Nouvelle-Aquitaine : pourquoi c’est la région idéale pour passer au solaire en 2026 ?

Avec 4 489 MW raccordés fin 2023, la Nouvelle-Aquitaine est la première région solaire de France, devant l’Occitanie. Ce leadership ne tient pas seulement à la météo : le territoire cumule une superficie record, un tissu agricole dense et un ensoleillement structurellement supérieur à la moyenne nationale. Pour les propriétaires qui s’interrogent sur l’installation de panneaux photovoltaïques, la région offre un contexte particulièrement favorable, même si 2026 marque un tournant sur le plan des aides.

Un ensoleillement solide, des performances concrètes

La Nouvelle-Aquitaine affiche une irradiation moyenne de 1 342 kWh/m²/an, soit 12 % au-dessus de la moyenne française. La Gironde et la Charente-Maritime atteignent 2 100 heures d’ensoleillement par an, et même la Creuse, souvent perçue comme moins exposée, reste exploitable avec 1 279 kWh/m²/an. Pour les panneaux solaires Nouvelle-Aquitaine, cela se traduit par un productible estimé entre 1 000 et 1 200 kWh/kWc/an : une installation de 6 kWc génère en moyenne 7 251 kWh annuels, soit davantage que la consommation moyenne d’un foyer français (environ 5 750 kWh).

Un point souvent méconnu : les panneaux photovoltaïques fonctionnent grâce à la lumière, pas à la chaleur. Le climat océanique tempéré de la région est donc un atout, une chaleur trop intense pouvant légèrement réduire les performances des équipements. L’orientation idéale reste le sud, avec une inclinaison de 37° pour maximiser la production sur l’année. Des orientations est ou ouest restent viables ; le nord seul est à éviter.

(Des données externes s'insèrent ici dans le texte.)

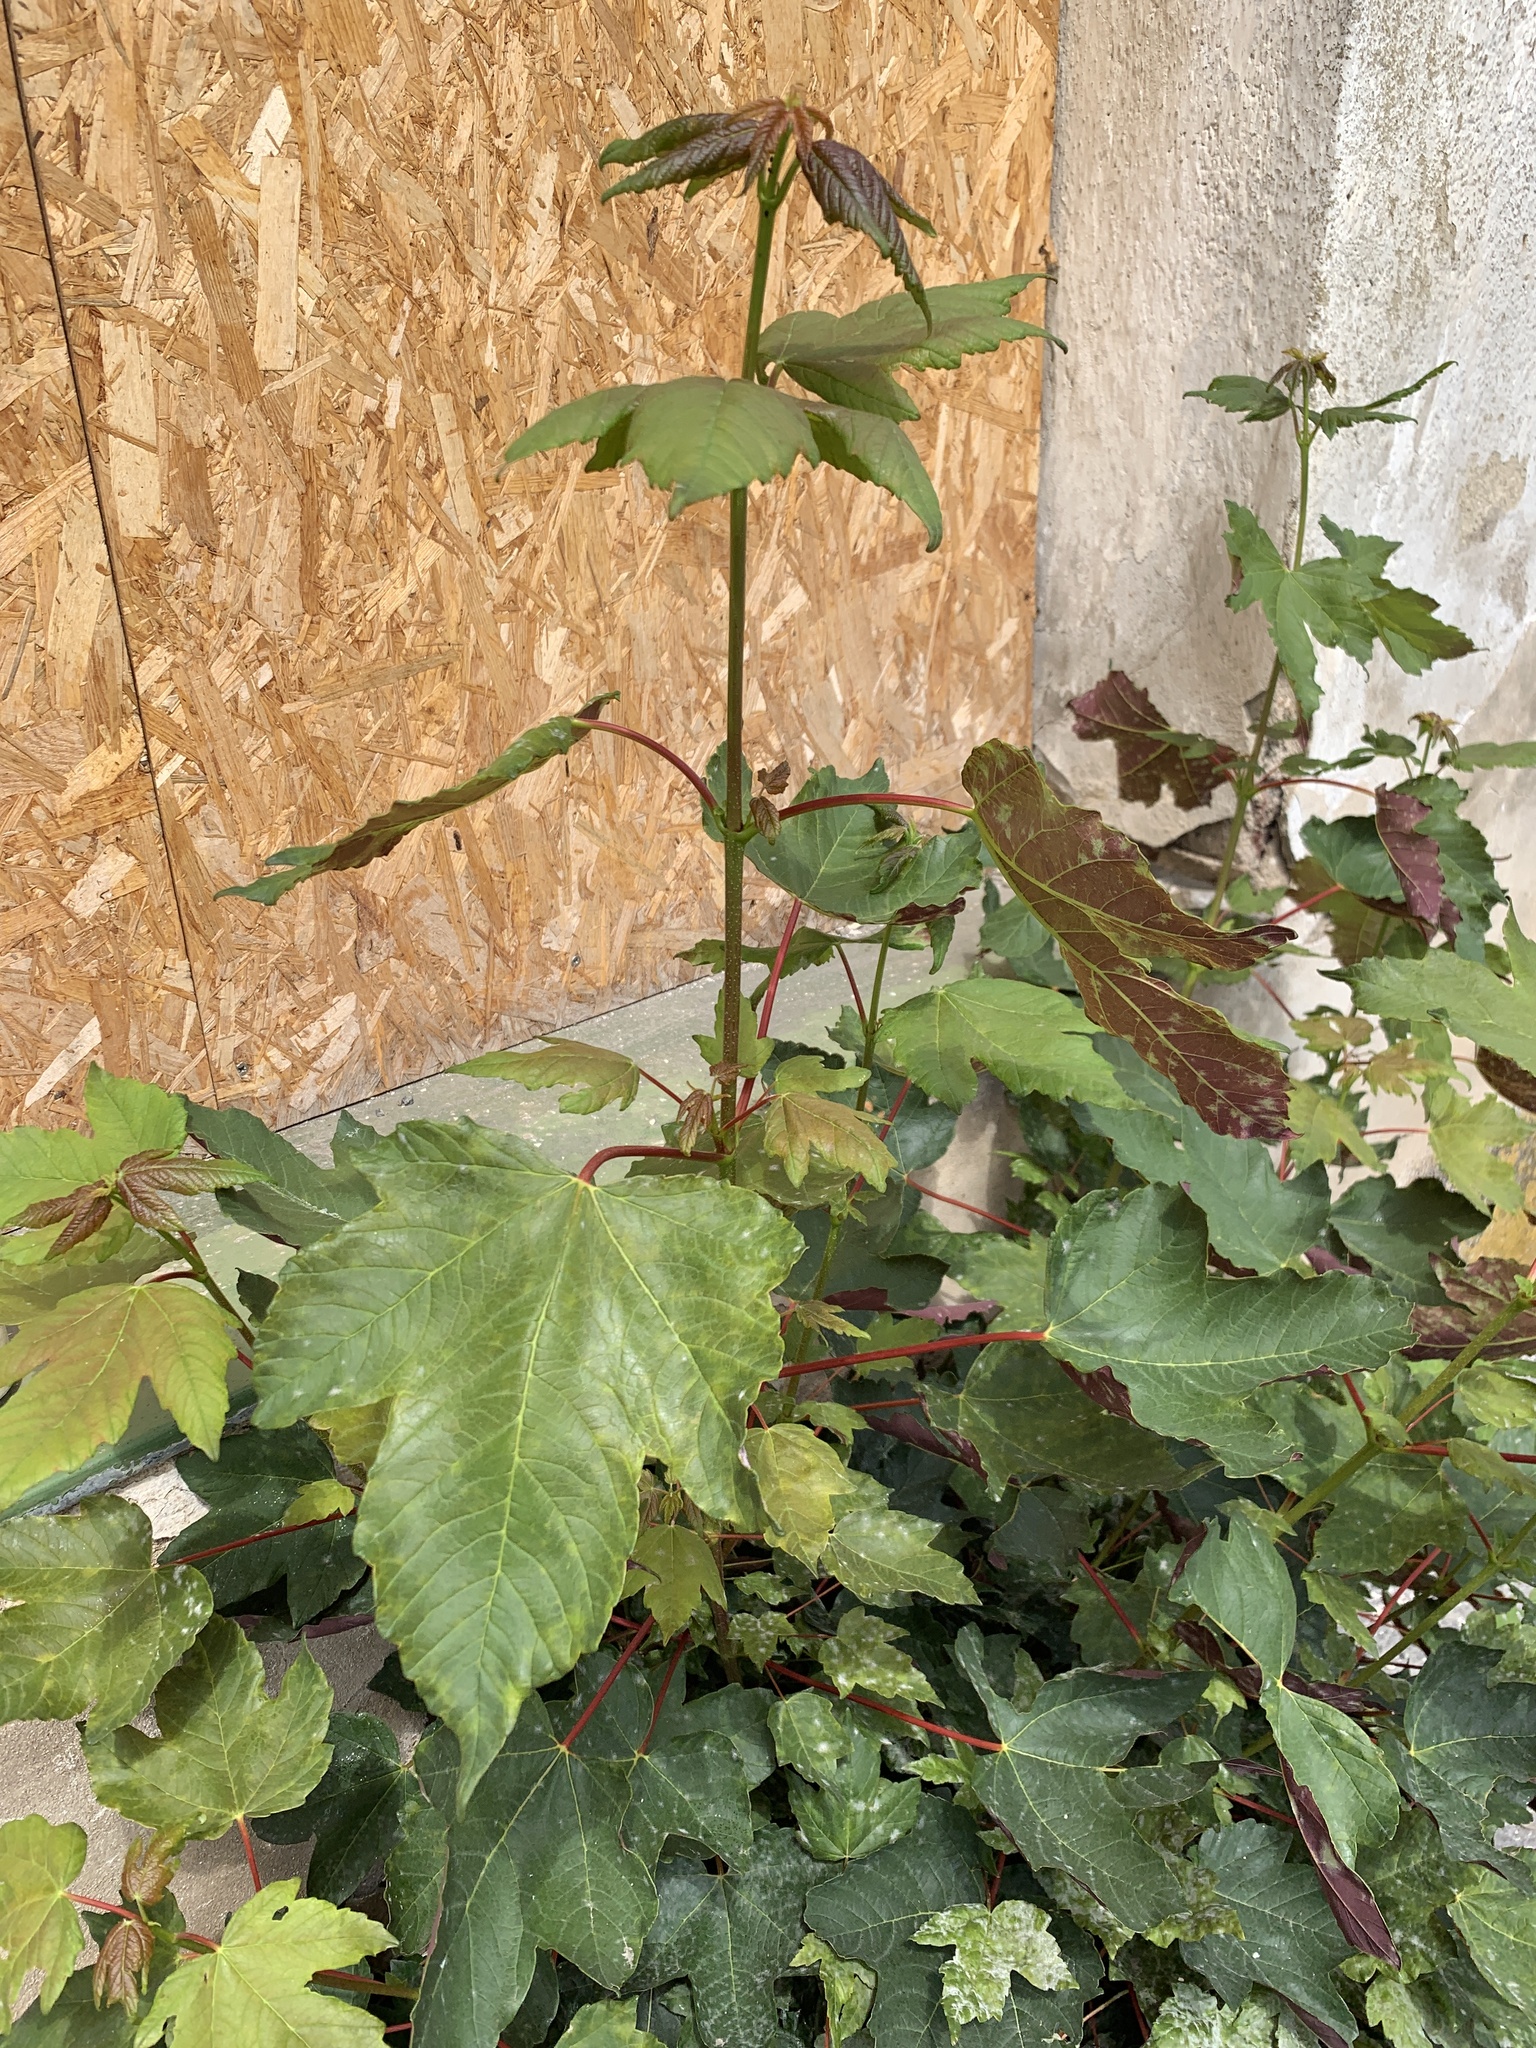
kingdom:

Ce que la réforme de juin 2026 change vraiment

Depuis le 5 juin 2026, la prime à l’autoconsommation a été supprimée et le tarif de rachat du surplus est tombé à 0,011 €/kWh, contre 0,04 €/kWh début 2026. Concrètement, revendre sa production excédentaire au réseau rapporte désormais très peu. La logique s’inverse : mieux vaut consommer directement ce que l’on produit plutôt que de compter sur la revente.

Il reste cependant des leviers. La TVA à 5,5 % s’applique aux installations inférieures ou égales à 9 kWc depuis octobre 2025. L’éco-PTZ peut financer jusqu’à 50 000 € de travaux dans le cadre d’une rénovation globale. Et à l’échelle locale, plusieurs territoires néo-aquitains disposent d’aides spécifiques : Bordeaux Métropole propose jusqu’à 1 000 € via son dispositif Ma Rénov, la CALI offre une aide forfaitaire de 2 000 €, et certains départements intègrent le solaire dans des enveloppes pouvant atteindre 9 000 €. Ces budgets s’épuisent souvent en cours d’année, mieux vaut se renseigner rapidement auprès des collectivités concernées.

Le retour sur investissement, qui se situait entre 7 et 12 ans avant la réforme, est à recalculer à la hausse en l’absence de prime. Une installation de 6 kWc bien dimensionnée se rentabilisait en 9,5 ans selon les estimations 2026 de Potentielsolaire.com, mais ce chiffre dépend fortement du taux d’autoconsommation effectif. Pour obtenir les aides encore disponibles, le recours à un professionnel certifié RGE reste une condition obligatoire.